Bilişsel Davranışçı Terapi (BDT) ekolüne sahip terapist, danışanında duygusal ve davranışsal değişiklikler oluşturmak için danışanın düşünme ve inanç sisteminde bilişsel müdahalelerde bulunur.Bazı otomatik niyetler hakikat olsa da birçoğu gerçeğin sırf küçük bir kısmına sahiptir. Fikirlerde yanlışlar;
Duygusal Muhakeme: Düşündüğünüz kimi şeyler yanlışsız olmak zorundadır. Zira niyetinizin çok güçlü olduğunu hissedersiniz, gerçeği yok sayarsınız. Örnek: İş yerinde birçok şeyi gerçek yaptığımı biliyorum lakin hala kendimi başarısız hissediyorum.

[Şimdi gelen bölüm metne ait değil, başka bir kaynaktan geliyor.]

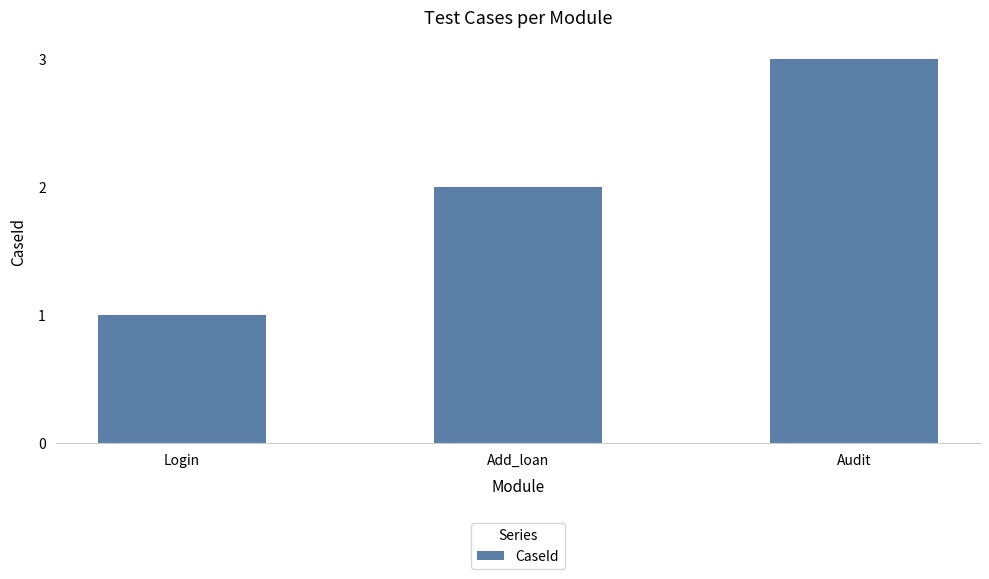

What is the difference between the second highest and minimum values?

1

“Felaketleştirme: Muhtemel diğer sonuçları görmeksizin en kötüyü düşünmek, felaket dolu sonuçlar beklemektir. “Ağaçtan bir fındık başına düşer, gökten taş yağıyor zanneder.” Örnek:patronum bana bağırdı, beni kovmayı düşünüyor, hiçbir işi düzgün yapamıyorum.
“Zihin Okuma: Diğer insanların düşüncelerini bildiğimiz ve diğerlerinin de bizim ne düşündüğümüzü bildiği inancıdır. “ Bunu ona söylememe gerek yok, o biliyordur” düşüncesi çok yaygın bir düşüncedir. Çok hayal kırıklığına yol açar.
“Kişiselleştirme: Kimi beşerler her şeyi üstüne alırlar. Diğer insanların kendini kötü hissetmesine, hatta kötü havayı bile”. Bunun sonucunda kendilerini ya çok kızgın ya da çok suçlu hissederler”.
BDT HANGİ SIKINTILAR İÇİN KULLANILIR?
BDT, depresyon,travma sonrası gerilim bozukluğu, yeme bozukluğu, anksiyete,takıntılar,sosyal fobi, öfke denetimi, uyku bozuklukları gibi ruh sıhhati problemlerinde kullanılan bir tedavi biçimidir.